Eigen::MatrixXd sorted_rows_by_head(Eigen::MatrixXd A)
{
    std::vector<Eigen::VectorXd> vec;
    for (int64_t i = 0; i < A.rows(); ++i)
        vec.push_back(A.row(i));

    std::sort(vec.begin(), vec.end(), &compare_head);

    for (int64_t i = 0; i < A.rows(); ++i)
        A.row(i) = vec[i];

    return A;
}

Answer 4

Based on the second Option by xjcl, I created a lambda based option that can easily be included in a header file:

#include <Eigen>
#include <algorithm>
#include <vector>

void eigen_sort_rows_by_head(Eigen::MatrixXd& A_nx3)
{
    std::vector<Eigen::VectorXd> vec;
    for (int64_t i = 0; i < A_nx3.rows(); ++i)
        vec.push_back(A_nx3.row(i));

    std::sort(vec.begin(), vec.end(), [](Eigen::VectorXd const& t1, Eigen::VectorXd const& t2){ return t1(0) < t2(0); } );

    for (int64_t i = 0; i < A_nx3.rows(); ++i)
        A_nx3.row(i) = vec[i];
};

This option also takes the target matrix by reference. How ever, I guess it can be improved and I hope for help:

• Make it in place (using Eigen SWAP)
• Allow to specify a variable number of columns ( 0 to n ) that shall be used in the comparison in given order. Remaining columns are used in lexicographic order to break ties.
• Allow to pass (optional) a function / PRNG to break ties, if any remain.

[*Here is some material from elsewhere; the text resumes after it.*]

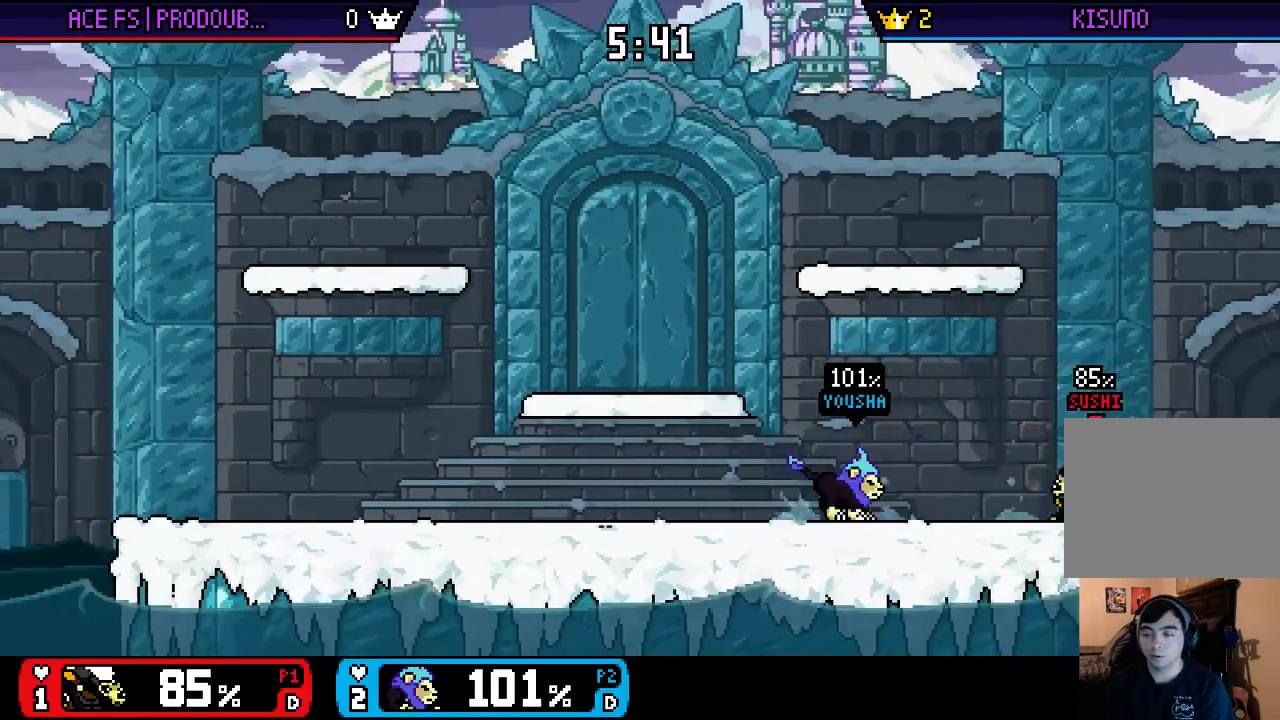
{"buttons": ["X"], "left_stick": "left", "right_stick": "center", "events": [[50, "A", "up"], [250, "X", "down"]]}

Furthermore, could we not use auto for automatic template deduction despite the warnings in Eigen?

Answer 5

This isn't pretty, and relies on picking apart the matrix using its template parameters - but it works.

#include <Eigen/Core>
#include <algorithm>
#include <vector>

// Simple little templated comparison functor
template <typename MatrixT>
bool compareRows(MatrixT a, MatrixT b) {
    return a(0,0) < b(0,0);
}

// These are the 6 template arguments to every Eigen matrix
template <typename Scalar, int rows, int cols, int options, int maxRows, int maxCols> 
Eigen::Matrix<Scalar, rows, cols, options, maxRows, maxCols> sortMatrix(
    Eigen::Matrix<Scalar, rows, cols, options, maxRows, maxCols> target
) {
    // Manually construct a vector of correctly-typed matrix rows
    std::vector<Eigen::Matrix<Scalar, 1, cols>> matrixRows;
    for (unsigned int i = 0; i < target.rows(); i++) 
            matrixRows.push_back(target.row(i));
    std::sort(
            matrixRows.begin(),
            matrixRows.end(),
            compareRows<Eigen::Matrix<Scalar, 1, cols>>
    );

    Eigen::Matrix<Scalar, rows, cols, options, maxRows, maxCols> sorted;
    for (unsigned int i = 0; i < matrixRows.size(); i++)
            sorted.row(i) = matrixRows[i];
    return sorted;
}

Thankfully, due to template argument deduction, you can simply call this mess like this:

Eigen::Matrix3f myMatrix;
// Fill in contents here
Eigen::Matrix3f sorted = sortMatrix(myMatrix);

I'm almost positive there's a more elegant way to do this, but I can't think of it right now. And, because it uses std::vector, you'll need to compile with -std=c++11 or better.